The main cause of incomprehensible prose is the difficulty of imagining what it’s like for someone else not to know what you know. – Steven Pinker, The Sense of Style
From The Sense of Style:
The Curse of Knowledge: a difficulty in imagining what it is like for someone else not to know something that you know.
The curse of knowledge is the single best explanation of why good people write bad prose. It simply doesn’t occur to the writer that her readers don’t know what she knows—that they haven’t mastered the argot of her guild, can’t divine the missing steps that seem too obvious to mention, have no way to visualize a scene that to her is as clear as day.
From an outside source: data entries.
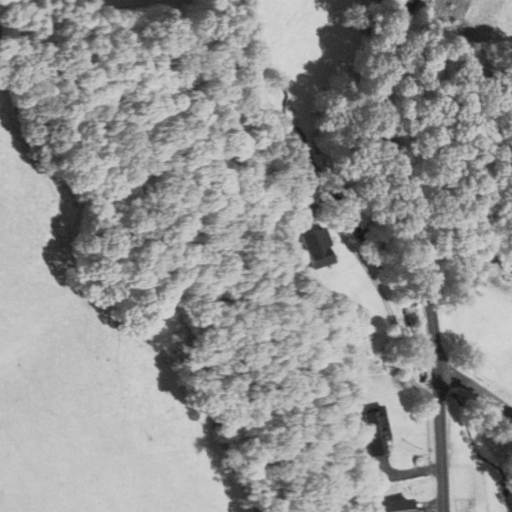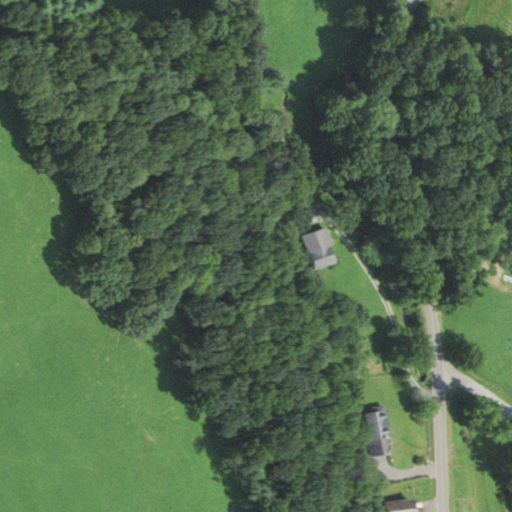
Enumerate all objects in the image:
building: (318, 249)
road: (417, 252)
road: (476, 388)
building: (379, 433)
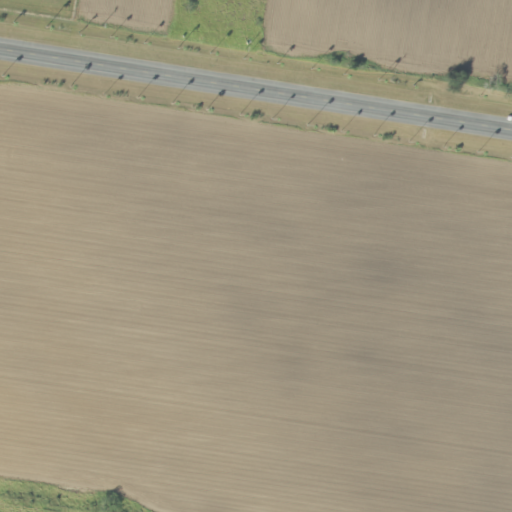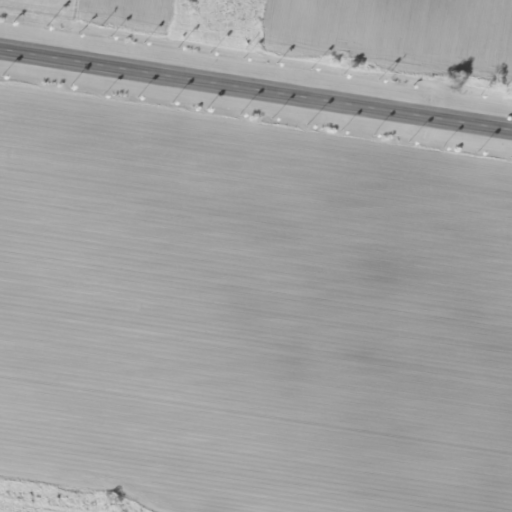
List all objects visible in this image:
road: (255, 89)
And so the writer doesn’t bother to explain the jargon, or spell out the logic, or supply the necessary detail.
Pinker’s Advice for writers and speakers on lifting the curse:
The key is to assume that your readers are as intelligent and sophisticated as you are, but that they happen not to know something you know.
Pinker’s Advice for readers and listeners on falling under the curse:
Richard Feynman once wrote, “If you ever hear yourself saying, ‘I think I understand this,’ that means you don’t.”
Lifting — or even denting — this curse on technology and technologist knowledge is crucial to extending everyone’s digital era acumen, understanding one another, and doing better work.
To borrow from Ladislav Sutnar: the 100 Stickmen [Tech] project aims always to intensify comprehension.